■ **Qué hacer**:
**1.** Del texto sobre la exposición de Pepe Salas, repite al pie de la letra todo lo que va desde "Toda confesión es" hasta "de una carga.".
**2.** Según el texto sobre la exposición de Pepe Salas, ¿en qué lugar y qué día presentó el artista su exposición?

---------- Texto de lectura ----------

Ayer, viernes 19 de mayo, en la Casa de la Provincia de Sevilla Pepe Salas presentó su primera gran exposición individual. Una selección de casi 90 obras que ha ido creando a la par que iba viviendo su particular Viaje Interior. En el acto de presentación Pepe, del que soy buen amigo, me pidió que dijera unas palabras y esto fue más o menos lo que dije:
"Esta exposición que ahora veremos no es solo un muy relevante conjunto de obras artísticas sino, en esencia, la purga de un corazón doliente, de un corazón incómodo en este mundo que nos ha tocado vivir. Hoy diríamos de alguien inadaptado, es decir, de alguien que no termina de encontrar su sitio entre nosotros. Es, por tanto, principalmente, una confesión; el testimonio de un desnudamiento. De ahí, que lo que vamos a ver a buen seguro puede que nos inquiete, que nos perturbe y nos agite por dentro.
Toda confesión es doblemente embarazosa: no solo para quien la hace sino también para quien la recibe. Y, asímismo, es catártica, al menos para quien la hace pues lo libera de una carga.

---------- Datos proporcionados ----------

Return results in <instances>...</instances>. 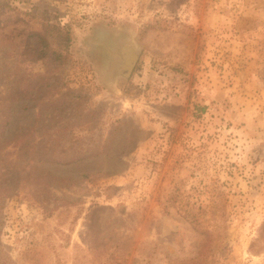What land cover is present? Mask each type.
Segmentation results:
<instances>
[{
    "label": "rangeland",
    "instance_id": "1",
    "mask_svg": "<svg viewBox=\"0 0 264 264\" xmlns=\"http://www.w3.org/2000/svg\"><path fill=\"white\" fill-rule=\"evenodd\" d=\"M0 264H264V0H0Z\"/></svg>",
    "mask_w": 264,
    "mask_h": 264
},
{
    "label": "trees",
    "instance_id": "2",
    "mask_svg": "<svg viewBox=\"0 0 264 264\" xmlns=\"http://www.w3.org/2000/svg\"><path fill=\"white\" fill-rule=\"evenodd\" d=\"M51 29H56L57 35L59 37V40H57V44L60 45L64 51L69 47V44L71 42V34L70 29L68 27L62 26L61 24H57L49 26ZM47 33V32H46ZM33 35L39 36L40 41V47L38 50V57L44 58L47 56V54L51 51L54 54H56L57 58H65V55L63 54L62 50H59L57 48H53L51 44L45 39V35L40 32H32Z\"/></svg>",
    "mask_w": 264,
    "mask_h": 264
},
{
    "label": "water",
    "instance_id": "3",
    "mask_svg": "<svg viewBox=\"0 0 264 264\" xmlns=\"http://www.w3.org/2000/svg\"><path fill=\"white\" fill-rule=\"evenodd\" d=\"M119 54L123 61L121 63V71L125 76H129L138 60L139 53L132 45L128 44L120 47Z\"/></svg>",
    "mask_w": 264,
    "mask_h": 264
}]
</instances>
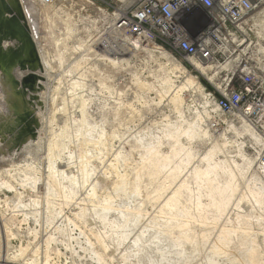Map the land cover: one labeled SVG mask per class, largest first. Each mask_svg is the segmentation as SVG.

----------

■ **Resultados**:
**1.**
Toda confesión es doblemente embarazosa: no solo para quien la hace sino también para quien la recibe. Y, asímismo, es catártica, al menos para quien la hace pues lo libera de una carga.

**2.** En la Casa de la Provincia de Sevilla, el viernes 19 de mayo.